[Instructions to follow]
Restate the full set of records exactly, word for word.

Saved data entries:
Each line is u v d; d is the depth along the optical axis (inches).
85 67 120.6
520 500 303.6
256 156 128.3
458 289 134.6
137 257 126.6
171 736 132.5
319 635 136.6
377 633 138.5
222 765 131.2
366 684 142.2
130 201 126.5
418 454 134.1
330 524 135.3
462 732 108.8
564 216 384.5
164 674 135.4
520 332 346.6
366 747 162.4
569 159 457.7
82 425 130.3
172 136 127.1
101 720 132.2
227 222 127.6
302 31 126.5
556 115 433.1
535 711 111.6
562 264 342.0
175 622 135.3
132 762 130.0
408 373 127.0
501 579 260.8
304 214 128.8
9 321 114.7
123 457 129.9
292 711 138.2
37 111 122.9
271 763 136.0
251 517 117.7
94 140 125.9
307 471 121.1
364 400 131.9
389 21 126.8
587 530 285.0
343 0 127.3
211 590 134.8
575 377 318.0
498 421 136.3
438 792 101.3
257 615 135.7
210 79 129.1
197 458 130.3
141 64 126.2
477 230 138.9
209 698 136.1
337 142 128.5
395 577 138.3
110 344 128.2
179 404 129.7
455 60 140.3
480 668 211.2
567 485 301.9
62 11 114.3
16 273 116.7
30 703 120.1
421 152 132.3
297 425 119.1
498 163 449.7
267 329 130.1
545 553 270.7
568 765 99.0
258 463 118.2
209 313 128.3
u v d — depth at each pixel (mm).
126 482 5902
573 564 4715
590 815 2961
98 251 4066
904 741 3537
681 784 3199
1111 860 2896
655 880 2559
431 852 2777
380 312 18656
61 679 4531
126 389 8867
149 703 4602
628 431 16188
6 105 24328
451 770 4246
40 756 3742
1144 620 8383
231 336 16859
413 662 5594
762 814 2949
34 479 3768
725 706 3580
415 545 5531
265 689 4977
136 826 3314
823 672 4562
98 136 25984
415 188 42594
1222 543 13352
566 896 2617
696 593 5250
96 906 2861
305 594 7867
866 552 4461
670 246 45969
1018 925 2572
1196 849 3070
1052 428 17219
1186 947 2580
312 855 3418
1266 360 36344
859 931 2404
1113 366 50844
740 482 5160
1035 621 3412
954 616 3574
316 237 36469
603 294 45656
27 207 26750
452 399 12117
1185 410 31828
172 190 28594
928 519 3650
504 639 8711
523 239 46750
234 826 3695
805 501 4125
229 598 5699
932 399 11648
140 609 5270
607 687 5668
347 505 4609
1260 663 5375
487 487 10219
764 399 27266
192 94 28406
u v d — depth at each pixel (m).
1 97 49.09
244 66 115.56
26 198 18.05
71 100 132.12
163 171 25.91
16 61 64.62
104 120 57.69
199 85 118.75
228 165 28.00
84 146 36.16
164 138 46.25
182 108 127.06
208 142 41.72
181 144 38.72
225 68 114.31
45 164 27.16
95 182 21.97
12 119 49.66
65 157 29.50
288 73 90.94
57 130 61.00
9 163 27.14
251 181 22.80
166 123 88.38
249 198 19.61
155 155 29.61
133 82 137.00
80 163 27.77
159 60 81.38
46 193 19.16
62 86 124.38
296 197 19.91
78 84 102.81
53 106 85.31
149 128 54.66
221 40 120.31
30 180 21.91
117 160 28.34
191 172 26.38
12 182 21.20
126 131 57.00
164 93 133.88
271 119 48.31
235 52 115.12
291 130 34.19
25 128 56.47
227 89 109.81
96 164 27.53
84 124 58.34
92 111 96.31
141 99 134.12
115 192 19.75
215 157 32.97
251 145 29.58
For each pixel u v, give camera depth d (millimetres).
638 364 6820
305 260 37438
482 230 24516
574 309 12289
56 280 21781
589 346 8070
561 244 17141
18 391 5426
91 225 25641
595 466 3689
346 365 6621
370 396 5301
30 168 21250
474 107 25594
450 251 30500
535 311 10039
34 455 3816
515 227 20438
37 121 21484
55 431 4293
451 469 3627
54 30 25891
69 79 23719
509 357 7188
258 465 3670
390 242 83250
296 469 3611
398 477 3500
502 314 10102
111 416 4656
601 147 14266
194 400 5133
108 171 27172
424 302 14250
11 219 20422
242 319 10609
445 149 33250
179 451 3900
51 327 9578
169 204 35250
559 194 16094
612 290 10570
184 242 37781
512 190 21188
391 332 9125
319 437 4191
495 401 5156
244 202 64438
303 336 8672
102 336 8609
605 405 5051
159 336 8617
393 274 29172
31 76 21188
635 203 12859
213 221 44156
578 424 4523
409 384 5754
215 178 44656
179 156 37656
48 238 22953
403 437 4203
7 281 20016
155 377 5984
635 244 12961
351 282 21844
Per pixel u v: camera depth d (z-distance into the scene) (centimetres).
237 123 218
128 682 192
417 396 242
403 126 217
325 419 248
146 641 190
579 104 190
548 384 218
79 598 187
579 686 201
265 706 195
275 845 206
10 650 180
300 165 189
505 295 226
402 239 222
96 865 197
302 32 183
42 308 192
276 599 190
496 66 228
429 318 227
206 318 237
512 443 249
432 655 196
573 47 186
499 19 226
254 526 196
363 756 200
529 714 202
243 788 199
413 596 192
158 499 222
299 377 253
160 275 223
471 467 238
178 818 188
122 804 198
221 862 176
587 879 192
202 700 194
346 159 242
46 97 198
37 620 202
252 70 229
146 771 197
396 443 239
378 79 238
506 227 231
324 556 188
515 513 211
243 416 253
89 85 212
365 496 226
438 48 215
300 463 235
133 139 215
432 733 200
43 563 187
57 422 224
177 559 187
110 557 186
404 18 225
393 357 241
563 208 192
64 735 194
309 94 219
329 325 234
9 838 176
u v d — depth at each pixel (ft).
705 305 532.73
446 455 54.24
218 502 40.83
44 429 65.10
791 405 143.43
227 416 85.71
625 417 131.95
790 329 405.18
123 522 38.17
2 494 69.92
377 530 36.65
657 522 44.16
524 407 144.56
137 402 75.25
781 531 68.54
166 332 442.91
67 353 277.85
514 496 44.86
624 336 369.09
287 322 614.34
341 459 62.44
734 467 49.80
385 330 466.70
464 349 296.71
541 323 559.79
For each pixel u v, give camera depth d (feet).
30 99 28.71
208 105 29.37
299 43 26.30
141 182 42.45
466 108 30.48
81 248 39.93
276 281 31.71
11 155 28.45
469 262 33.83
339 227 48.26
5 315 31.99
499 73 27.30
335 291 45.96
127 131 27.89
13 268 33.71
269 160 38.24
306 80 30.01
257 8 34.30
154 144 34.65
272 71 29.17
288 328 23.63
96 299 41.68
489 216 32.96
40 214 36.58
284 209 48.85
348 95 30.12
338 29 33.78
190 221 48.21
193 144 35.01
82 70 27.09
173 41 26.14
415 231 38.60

[Result of this task]
Each line is u v d; d is the depth along the optical axis (inches).
85 67 120.6
520 500 303.6
256 156 128.3
458 289 134.6
137 257 126.6
171 736 132.5
319 635 136.6
377 633 138.5
222 765 131.2
366 684 142.2
130 201 126.5
418 454 134.1
330 524 135.3
462 732 108.8
564 216 384.5
164 674 135.4
520 332 346.6
366 747 162.4
569 159 457.7
82 425 130.3
172 136 127.1
101 720 132.2
227 222 127.6
302 31 126.5
556 115 433.1
535 711 111.6
562 264 342.0
175 622 135.3
132 762 130.0
408 373 127.0
501 579 260.8
304 214 128.8
9 321 114.7
123 457 129.9
292 711 138.2
37 111 122.9
271 763 136.0
251 517 117.7
94 140 125.9
307 471 121.1
364 400 131.9
389 21 126.8
587 530 285.0
343 0 127.3
211 590 134.8
575 377 318.0
498 421 136.3
438 792 101.3
257 615 135.7
210 79 129.1
197 458 130.3
141 64 126.2
477 230 138.9
209 698 136.1
337 142 128.5
395 577 138.3
110 344 128.2
179 404 129.7
455 60 140.3
480 668 211.2
567 485 301.9
62 11 114.3
16 273 116.7
30 703 120.1
421 152 132.3
297 425 119.1
498 163 449.7
267 329 130.1
545 553 270.7
568 765 99.0
258 463 118.2
209 313 128.3
u v d — depth at each pixel (mm).
126 482 5902
573 564 4715
590 815 2961
98 251 4066
904 741 3537
681 784 3199
1111 860 2896
655 880 2559
431 852 2777
380 312 18656
61 679 4531
126 389 8867
149 703 4602
628 431 16188
6 105 24328
451 770 4246
40 756 3742
1144 620 8383
231 336 16859
413 662 5594
762 814 2949
34 479 3768
725 706 3580
415 545 5531
265 689 4977
136 826 3314
823 672 4562
98 136 25984
415 188 42594
1222 543 13352
566 896 2617
696 593 5250
96 906 2861
305 594 7867
866 552 4461
670 246 45969
1018 925 2572
1196 849 3070
1052 428 17219
1186 947 2580
312 855 3418
1266 360 36344
859 931 2404
1113 366 50844
740 482 5160
1035 621 3412
954 616 3574
316 237 36469
603 294 45656
27 207 26750
452 399 12117
1185 410 31828
172 190 28594
928 519 3650
504 639 8711
523 239 46750
234 826 3695
805 501 4125
229 598 5699
932 399 11648
140 609 5270
607 687 5668
347 505 4609
1260 663 5375
487 487 10219
764 399 27266
192 94 28406
u v d — depth at each pixel (m).
1 97 49.09
244 66 115.56
26 198 18.05
71 100 132.12
163 171 25.91
16 61 64.62
104 120 57.69
199 85 118.75
228 165 28.00
84 146 36.16
164 138 46.25
182 108 127.06
208 142 41.72
181 144 38.72
225 68 114.31
45 164 27.16
95 182 21.97
12 119 49.66
65 157 29.50
288 73 90.94
57 130 61.00
9 163 27.14
251 181 22.80
166 123 88.38
249 198 19.61
155 155 29.61
133 82 137.00
80 163 27.77
159 60 81.38
46 193 19.16
62 86 124.38
296 197 19.91
78 84 102.81
53 106 85.31
149 128 54.66
221 40 120.31
30 180 21.91
117 160 28.34
191 172 26.38
12 182 21.20
126 131 57.00
164 93 133.88
271 119 48.31
235 52 115.12
291 130 34.19
25 128 56.47
227 89 109.81
96 164 27.53
84 124 58.34
92 111 96.31
141 99 134.12
115 192 19.75
215 157 32.97
251 145 29.58
For each pixel u v, give camera depth d (millimetres).
638 364 6820
305 260 37438
482 230 24516
574 309 12289
56 280 21781
589 346 8070
561 244 17141
18 391 5426
91 225 25641
595 466 3689
346 365 6621
370 396 5301
30 168 21250
474 107 25594
450 251 30500
535 311 10039
34 455 3816
515 227 20438
37 121 21484
55 431 4293
451 469 3627
54 30 25891
69 79 23719
509 357 7188
258 465 3670
390 242 83250
296 469 3611
398 477 3500
502 314 10102
111 416 4656
601 147 14266
194 400 5133
108 171 27172
424 302 14250
11 219 20422
242 319 10609
445 149 33250
179 451 3900
51 327 9578
169 204 35250
559 194 16094
612 290 10570
184 242 37781
512 190 21188
391 332 9125
319 437 4191
495 401 5156
244 202 64438
303 336 8672
102 336 8609
605 405 5051
159 336 8617
393 274 29172
31 76 21188
635 203 12859
213 221 44156
578 424 4523
409 384 5754
215 178 44656
179 156 37656
48 238 22953
403 437 4203
7 281 20016
155 377 5984
635 244 12961
351 282 21844
Per pixel u v: camera depth d (z-distance into the scene) (centimetres).
237 123 218
128 682 192
417 396 242
403 126 217
325 419 248
146 641 190
579 104 190
548 384 218
79 598 187
579 686 201
265 706 195
275 845 206
10 650 180
300 165 189
505 295 226
402 239 222
96 865 197
302 32 183
42 308 192
276 599 190
496 66 228
429 318 227
206 318 237
512 443 249
432 655 196
573 47 186
499 19 226
254 526 196
363 756 200
529 714 202
243 788 199
413 596 192
158 499 222
299 377 253
160 275 223
471 467 238
178 818 188
122 804 198
221 862 176
587 879 192
202 700 194
346 159 242
46 97 198
37 620 202
252 70 229
146 771 197
396 443 239
378 79 238
506 227 231
324 556 188
515 513 211
243 416 253
89 85 212
365 496 226
438 48 215
300 463 235
133 139 215
432 733 200
43 563 187
57 422 224
177 559 187
110 557 186
404 18 225
393 357 241
563 208 192
64 735 194
309 94 219
329 325 234
9 838 176
u v d — depth at each pixel (ft).
705 305 532.73
446 455 54.24
218 502 40.83
44 429 65.10
791 405 143.43
227 416 85.71
625 417 131.95
790 329 405.18
123 522 38.17
2 494 69.92
377 530 36.65
657 522 44.16
524 407 144.56
137 402 75.25
781 531 68.54
166 332 442.91
67 353 277.85
514 496 44.86
624 336 369.09
287 322 614.34
341 459 62.44
734 467 49.80
385 330 466.70
464 349 296.71
541 323 559.79
For each pixel u v, give camera depth d (feet).
30 99 28.71
208 105 29.37
299 43 26.30
141 182 42.45
466 108 30.48
81 248 39.93
276 281 31.71
11 155 28.45
469 262 33.83
339 227 48.26
5 315 31.99
499 73 27.30
335 291 45.96
127 131 27.89
13 268 33.71
269 160 38.24
306 80 30.01
257 8 34.30
154 144 34.65
272 71 29.17
288 328 23.63
96 299 41.68
489 216 32.96
40 214 36.58
284 209 48.85
348 95 30.12
338 29 33.78
190 221 48.21
193 144 35.01
82 70 27.09
173 41 26.14
415 231 38.60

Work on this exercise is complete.